### AIM OF THE EXERCISE
Search the entries below for the word "root" and copy every line where it appears.
◇ ◇ ◇ ◇
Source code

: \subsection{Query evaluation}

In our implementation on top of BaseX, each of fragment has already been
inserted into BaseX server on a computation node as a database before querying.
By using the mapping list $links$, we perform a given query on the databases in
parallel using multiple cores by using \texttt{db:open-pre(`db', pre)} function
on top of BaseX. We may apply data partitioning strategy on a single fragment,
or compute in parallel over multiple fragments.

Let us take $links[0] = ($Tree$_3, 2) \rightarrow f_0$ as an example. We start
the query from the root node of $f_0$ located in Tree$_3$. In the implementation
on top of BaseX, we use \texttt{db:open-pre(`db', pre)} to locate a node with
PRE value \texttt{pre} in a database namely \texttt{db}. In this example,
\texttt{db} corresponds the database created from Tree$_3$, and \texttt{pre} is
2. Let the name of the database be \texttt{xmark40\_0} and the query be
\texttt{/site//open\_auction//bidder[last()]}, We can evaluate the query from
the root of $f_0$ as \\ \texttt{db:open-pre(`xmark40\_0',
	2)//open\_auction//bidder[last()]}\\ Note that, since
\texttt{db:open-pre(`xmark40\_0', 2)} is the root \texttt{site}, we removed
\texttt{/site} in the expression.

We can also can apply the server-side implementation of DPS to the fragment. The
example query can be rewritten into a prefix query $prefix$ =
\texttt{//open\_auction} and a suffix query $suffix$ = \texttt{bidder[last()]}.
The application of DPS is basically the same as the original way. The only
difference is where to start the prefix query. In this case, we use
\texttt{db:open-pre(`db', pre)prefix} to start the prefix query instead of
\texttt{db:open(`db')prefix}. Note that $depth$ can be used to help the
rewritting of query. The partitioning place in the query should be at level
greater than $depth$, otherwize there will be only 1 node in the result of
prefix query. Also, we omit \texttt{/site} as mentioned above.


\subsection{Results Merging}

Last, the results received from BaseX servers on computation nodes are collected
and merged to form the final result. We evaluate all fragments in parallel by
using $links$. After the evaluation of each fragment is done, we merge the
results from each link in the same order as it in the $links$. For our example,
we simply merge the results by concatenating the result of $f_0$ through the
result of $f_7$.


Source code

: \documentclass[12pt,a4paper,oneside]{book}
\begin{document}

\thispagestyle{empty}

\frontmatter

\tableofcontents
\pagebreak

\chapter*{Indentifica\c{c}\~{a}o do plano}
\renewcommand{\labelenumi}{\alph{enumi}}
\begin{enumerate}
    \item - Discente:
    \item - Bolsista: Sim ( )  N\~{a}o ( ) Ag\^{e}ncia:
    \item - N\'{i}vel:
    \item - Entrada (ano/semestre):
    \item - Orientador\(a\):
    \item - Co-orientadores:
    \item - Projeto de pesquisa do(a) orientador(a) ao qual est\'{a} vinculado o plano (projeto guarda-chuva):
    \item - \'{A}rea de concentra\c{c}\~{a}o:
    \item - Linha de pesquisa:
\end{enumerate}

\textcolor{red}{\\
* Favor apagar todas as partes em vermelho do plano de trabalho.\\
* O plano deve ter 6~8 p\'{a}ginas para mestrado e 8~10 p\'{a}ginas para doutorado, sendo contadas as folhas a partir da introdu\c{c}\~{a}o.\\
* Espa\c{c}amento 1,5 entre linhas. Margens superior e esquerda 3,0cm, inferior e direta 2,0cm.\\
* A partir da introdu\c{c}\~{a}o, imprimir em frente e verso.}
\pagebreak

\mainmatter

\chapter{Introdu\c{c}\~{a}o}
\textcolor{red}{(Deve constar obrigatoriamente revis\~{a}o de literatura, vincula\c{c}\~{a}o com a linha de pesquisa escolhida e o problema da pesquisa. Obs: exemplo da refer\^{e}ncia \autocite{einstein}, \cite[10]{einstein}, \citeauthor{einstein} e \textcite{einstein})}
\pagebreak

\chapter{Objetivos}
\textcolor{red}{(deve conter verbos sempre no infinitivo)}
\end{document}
◇ ◇ ◇ ◇
### EXERCISE ANSWER
the query from the root node of $f_0$ located in Tree$_3$. In the implementation
the root of $f_0$ as \\ \texttt{db:open-pre(`xmark40\_0',
\texttt{db:open-pre(`xmark40\_0', 2)} is the root \texttt{site}, we removed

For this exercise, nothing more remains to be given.